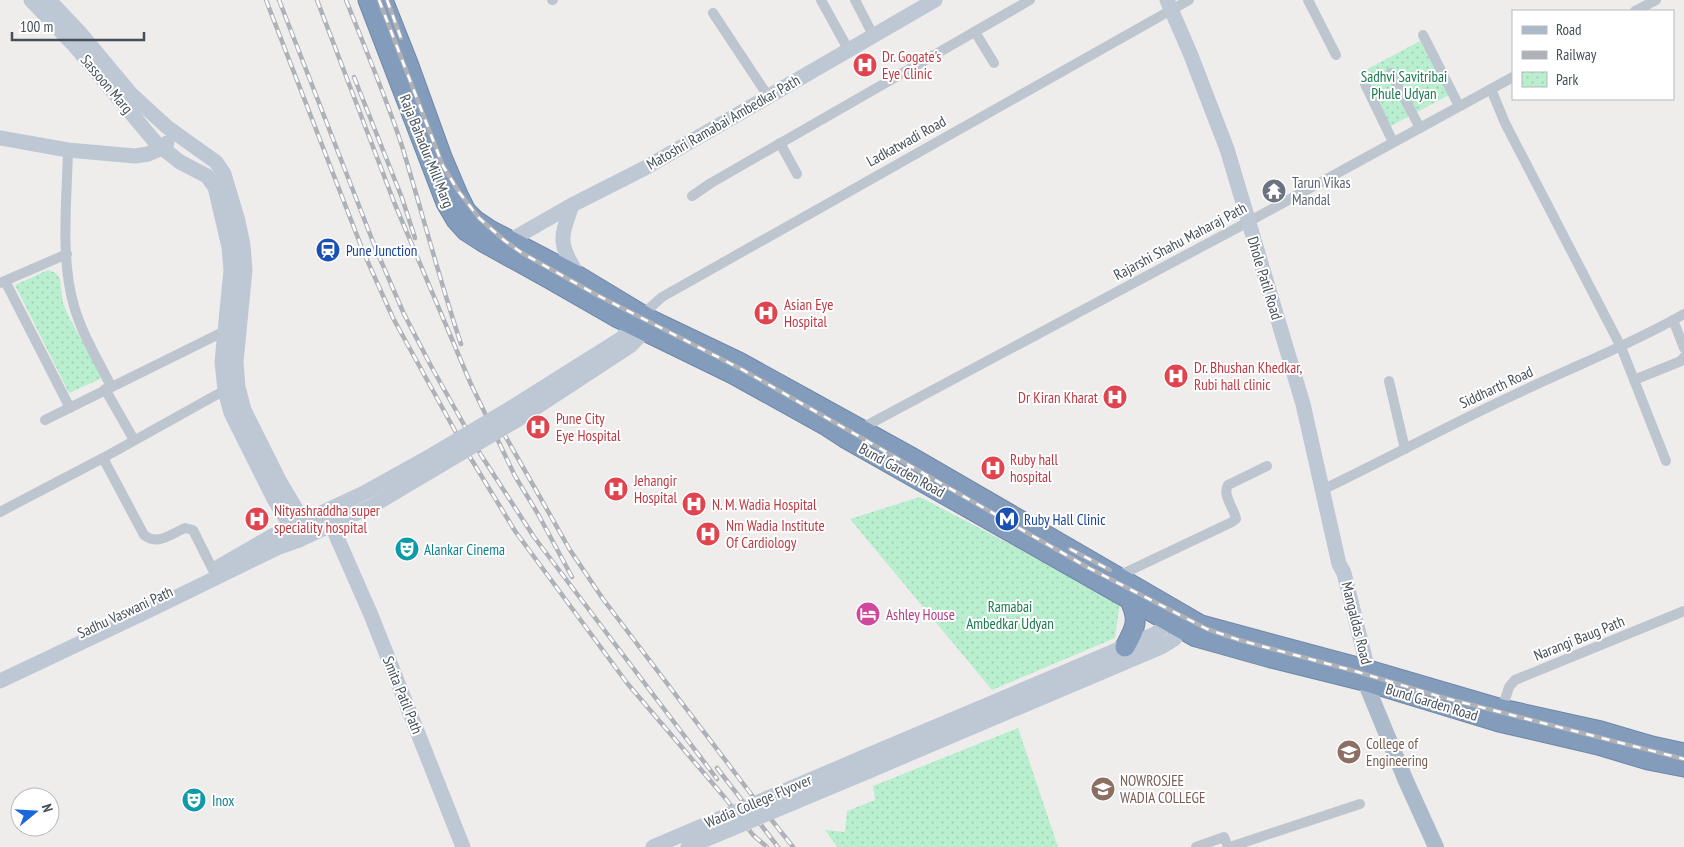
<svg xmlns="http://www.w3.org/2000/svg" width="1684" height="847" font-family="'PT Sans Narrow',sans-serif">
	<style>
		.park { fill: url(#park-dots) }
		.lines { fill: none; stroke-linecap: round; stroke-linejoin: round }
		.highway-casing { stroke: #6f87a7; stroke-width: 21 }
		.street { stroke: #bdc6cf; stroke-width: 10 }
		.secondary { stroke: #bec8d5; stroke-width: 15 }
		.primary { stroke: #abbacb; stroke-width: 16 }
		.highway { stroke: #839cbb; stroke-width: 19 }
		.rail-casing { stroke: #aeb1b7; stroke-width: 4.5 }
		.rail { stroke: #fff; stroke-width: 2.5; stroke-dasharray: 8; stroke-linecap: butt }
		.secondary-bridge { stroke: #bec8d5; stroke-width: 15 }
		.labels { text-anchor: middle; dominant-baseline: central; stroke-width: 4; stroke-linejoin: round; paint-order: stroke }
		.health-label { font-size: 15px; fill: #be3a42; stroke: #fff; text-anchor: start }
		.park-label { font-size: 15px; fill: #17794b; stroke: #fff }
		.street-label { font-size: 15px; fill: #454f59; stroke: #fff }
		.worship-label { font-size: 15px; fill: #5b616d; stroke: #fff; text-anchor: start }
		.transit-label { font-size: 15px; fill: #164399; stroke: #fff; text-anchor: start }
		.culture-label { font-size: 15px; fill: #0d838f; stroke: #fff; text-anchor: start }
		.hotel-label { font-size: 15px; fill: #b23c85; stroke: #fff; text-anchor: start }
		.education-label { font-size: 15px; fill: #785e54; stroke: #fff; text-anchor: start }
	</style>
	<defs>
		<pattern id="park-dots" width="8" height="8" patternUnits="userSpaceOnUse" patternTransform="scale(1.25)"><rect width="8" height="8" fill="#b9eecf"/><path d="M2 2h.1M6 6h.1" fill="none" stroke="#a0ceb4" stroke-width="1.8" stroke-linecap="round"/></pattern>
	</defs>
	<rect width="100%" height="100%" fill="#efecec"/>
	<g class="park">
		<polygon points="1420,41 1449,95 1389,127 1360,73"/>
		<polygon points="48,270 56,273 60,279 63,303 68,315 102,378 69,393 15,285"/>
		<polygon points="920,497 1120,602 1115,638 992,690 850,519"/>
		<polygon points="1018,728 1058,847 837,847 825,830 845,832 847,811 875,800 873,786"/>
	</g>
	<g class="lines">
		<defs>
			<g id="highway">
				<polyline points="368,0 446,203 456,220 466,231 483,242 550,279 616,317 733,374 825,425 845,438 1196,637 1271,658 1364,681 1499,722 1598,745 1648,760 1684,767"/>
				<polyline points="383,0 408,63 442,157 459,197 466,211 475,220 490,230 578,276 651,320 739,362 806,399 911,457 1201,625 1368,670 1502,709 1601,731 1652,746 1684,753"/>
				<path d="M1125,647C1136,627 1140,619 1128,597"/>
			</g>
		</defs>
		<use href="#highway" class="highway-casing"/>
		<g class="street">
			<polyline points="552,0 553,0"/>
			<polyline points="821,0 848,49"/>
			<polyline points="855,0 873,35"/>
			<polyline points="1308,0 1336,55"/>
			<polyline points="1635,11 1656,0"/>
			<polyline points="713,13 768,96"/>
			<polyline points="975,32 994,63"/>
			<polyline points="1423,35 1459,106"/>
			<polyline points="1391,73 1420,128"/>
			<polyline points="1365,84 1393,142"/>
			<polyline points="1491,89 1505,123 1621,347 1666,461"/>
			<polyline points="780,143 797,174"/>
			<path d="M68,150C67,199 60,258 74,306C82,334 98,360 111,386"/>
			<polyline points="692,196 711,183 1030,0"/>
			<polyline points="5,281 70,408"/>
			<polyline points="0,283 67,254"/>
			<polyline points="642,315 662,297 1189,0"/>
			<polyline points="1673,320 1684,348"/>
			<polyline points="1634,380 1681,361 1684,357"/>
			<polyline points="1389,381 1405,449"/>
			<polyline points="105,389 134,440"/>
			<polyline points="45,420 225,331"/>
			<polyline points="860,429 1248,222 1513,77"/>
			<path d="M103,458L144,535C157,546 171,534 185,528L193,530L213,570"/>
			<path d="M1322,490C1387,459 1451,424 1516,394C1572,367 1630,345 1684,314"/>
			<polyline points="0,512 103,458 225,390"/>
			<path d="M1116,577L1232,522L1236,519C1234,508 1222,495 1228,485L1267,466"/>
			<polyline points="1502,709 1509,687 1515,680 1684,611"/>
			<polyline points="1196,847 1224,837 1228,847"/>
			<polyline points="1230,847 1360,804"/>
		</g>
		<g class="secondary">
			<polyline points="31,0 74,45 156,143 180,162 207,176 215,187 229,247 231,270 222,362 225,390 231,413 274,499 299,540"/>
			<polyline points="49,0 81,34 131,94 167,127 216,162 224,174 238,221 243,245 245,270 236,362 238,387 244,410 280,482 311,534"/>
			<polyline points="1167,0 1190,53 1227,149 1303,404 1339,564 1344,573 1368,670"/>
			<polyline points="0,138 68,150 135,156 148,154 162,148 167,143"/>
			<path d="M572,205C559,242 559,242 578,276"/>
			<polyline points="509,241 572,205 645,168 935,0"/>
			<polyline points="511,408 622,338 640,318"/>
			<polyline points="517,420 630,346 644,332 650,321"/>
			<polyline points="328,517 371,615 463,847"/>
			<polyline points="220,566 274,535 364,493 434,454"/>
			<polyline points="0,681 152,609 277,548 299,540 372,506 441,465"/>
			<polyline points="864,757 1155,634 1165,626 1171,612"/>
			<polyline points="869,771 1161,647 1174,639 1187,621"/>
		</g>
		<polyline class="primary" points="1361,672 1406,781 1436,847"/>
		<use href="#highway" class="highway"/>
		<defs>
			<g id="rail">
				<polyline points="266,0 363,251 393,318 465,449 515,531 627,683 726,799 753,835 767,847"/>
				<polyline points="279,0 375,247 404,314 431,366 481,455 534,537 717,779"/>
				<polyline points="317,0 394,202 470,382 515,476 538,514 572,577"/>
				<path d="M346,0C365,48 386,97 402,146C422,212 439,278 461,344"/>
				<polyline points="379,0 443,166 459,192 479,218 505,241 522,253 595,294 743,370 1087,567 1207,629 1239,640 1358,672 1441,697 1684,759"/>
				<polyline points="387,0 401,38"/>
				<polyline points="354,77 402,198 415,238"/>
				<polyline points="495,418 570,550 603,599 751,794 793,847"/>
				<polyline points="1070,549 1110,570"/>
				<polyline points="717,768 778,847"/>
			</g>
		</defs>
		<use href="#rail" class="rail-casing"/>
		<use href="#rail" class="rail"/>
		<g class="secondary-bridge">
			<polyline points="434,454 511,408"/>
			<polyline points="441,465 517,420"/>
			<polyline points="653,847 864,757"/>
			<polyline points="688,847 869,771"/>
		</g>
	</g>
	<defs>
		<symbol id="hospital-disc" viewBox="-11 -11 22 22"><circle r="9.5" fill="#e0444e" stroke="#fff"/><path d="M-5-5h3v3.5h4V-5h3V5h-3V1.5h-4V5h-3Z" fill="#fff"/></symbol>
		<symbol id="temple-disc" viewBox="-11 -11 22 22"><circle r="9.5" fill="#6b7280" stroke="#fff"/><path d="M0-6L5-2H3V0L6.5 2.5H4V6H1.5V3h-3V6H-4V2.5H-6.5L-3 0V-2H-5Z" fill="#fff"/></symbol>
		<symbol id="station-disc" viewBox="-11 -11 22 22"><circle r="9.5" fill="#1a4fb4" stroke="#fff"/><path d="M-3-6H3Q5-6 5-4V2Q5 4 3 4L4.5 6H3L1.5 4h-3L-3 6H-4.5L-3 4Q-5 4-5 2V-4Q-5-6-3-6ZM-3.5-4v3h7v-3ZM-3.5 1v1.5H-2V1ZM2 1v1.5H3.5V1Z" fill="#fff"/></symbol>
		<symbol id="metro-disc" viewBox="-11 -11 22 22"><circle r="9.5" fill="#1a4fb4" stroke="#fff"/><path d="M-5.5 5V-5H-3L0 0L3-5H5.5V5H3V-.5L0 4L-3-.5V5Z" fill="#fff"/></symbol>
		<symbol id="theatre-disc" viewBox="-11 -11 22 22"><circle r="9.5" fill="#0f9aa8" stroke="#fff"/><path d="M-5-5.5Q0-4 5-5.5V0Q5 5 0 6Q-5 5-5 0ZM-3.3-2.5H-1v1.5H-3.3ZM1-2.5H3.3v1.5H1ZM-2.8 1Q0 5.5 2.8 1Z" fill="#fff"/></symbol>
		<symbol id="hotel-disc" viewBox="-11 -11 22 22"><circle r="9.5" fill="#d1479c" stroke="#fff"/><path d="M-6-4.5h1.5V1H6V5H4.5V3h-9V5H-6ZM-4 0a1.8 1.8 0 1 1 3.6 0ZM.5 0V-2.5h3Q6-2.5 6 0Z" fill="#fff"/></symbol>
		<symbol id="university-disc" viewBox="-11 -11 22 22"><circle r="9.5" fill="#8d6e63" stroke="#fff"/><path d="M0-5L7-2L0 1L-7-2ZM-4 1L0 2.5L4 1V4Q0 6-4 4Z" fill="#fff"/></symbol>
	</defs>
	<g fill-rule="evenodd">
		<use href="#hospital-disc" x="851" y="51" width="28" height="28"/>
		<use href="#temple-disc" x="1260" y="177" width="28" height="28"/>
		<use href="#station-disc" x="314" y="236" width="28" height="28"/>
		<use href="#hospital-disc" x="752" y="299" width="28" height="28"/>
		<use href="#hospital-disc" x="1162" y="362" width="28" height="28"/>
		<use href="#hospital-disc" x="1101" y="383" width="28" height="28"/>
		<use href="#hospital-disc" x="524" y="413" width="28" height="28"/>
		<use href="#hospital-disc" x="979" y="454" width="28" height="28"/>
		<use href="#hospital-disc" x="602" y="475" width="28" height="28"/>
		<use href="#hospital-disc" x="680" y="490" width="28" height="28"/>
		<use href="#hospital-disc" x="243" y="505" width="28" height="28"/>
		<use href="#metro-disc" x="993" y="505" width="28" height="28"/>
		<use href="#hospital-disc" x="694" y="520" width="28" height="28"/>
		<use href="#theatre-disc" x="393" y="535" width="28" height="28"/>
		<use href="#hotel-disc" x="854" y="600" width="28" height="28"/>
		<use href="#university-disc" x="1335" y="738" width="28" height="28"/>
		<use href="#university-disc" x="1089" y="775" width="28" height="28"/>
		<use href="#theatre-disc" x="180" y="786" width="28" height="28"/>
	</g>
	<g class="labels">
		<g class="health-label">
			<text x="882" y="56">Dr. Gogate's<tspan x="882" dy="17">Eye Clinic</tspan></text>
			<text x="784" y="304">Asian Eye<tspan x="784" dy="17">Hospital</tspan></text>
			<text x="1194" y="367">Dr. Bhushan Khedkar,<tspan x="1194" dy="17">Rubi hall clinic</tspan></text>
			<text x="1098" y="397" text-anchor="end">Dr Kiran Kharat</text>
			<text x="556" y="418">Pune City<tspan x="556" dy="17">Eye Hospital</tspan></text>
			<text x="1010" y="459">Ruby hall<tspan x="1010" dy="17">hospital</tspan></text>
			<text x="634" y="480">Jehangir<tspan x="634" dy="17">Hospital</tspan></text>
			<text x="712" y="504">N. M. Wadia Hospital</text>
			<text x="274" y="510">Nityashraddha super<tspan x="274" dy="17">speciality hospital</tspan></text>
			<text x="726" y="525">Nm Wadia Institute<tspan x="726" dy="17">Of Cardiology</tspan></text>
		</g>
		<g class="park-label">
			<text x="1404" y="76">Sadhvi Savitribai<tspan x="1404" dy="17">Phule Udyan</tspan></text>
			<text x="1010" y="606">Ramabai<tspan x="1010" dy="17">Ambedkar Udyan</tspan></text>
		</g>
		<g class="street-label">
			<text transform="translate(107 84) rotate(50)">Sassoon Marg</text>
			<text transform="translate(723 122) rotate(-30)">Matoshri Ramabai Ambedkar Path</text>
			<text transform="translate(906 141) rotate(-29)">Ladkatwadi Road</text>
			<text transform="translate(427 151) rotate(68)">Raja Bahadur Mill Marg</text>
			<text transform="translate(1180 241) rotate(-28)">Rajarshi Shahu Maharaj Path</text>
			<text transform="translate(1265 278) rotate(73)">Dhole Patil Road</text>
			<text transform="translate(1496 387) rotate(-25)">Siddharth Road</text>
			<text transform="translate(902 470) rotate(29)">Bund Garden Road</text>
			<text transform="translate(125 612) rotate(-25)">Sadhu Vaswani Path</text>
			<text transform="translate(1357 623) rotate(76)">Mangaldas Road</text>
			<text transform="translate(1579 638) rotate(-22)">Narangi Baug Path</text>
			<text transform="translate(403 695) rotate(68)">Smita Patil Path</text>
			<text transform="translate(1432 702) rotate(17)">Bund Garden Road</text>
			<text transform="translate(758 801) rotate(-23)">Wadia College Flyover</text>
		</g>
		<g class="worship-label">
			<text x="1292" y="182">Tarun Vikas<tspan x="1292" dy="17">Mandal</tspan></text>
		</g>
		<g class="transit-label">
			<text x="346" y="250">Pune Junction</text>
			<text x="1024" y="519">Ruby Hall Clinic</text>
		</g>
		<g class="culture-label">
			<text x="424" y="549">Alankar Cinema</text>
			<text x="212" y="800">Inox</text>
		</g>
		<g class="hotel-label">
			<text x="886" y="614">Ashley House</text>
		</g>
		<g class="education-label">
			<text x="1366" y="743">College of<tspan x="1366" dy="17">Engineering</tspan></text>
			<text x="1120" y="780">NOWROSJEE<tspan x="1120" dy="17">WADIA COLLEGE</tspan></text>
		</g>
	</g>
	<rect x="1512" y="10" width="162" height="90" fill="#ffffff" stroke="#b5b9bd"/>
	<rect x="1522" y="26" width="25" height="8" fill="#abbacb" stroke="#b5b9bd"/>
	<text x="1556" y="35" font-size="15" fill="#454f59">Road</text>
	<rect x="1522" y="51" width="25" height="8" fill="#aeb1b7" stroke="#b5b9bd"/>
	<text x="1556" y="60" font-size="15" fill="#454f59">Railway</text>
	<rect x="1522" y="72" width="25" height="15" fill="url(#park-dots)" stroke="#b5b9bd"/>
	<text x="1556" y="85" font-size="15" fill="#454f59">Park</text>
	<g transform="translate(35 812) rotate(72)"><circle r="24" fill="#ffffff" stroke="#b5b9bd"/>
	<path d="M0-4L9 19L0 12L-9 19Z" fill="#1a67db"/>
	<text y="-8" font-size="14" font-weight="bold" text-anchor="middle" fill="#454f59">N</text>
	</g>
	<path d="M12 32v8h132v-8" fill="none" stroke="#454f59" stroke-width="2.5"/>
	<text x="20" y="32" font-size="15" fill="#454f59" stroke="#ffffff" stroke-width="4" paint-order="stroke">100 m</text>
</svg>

■ **TASK REQUIREMENTS**:
What belongs in the answer is each line of the data that has the word "middle".

■ **ANSWER TO THIS TASK**:
		.labels { text-anchor: middle; dominant-baseline: central; stroke-width: 4; stroke-linejoin: round; paint-order: stroke }
	<text y="-8" font-size="14" font-weight="bold" text-anchor="middle" fill="#454f59">N</text>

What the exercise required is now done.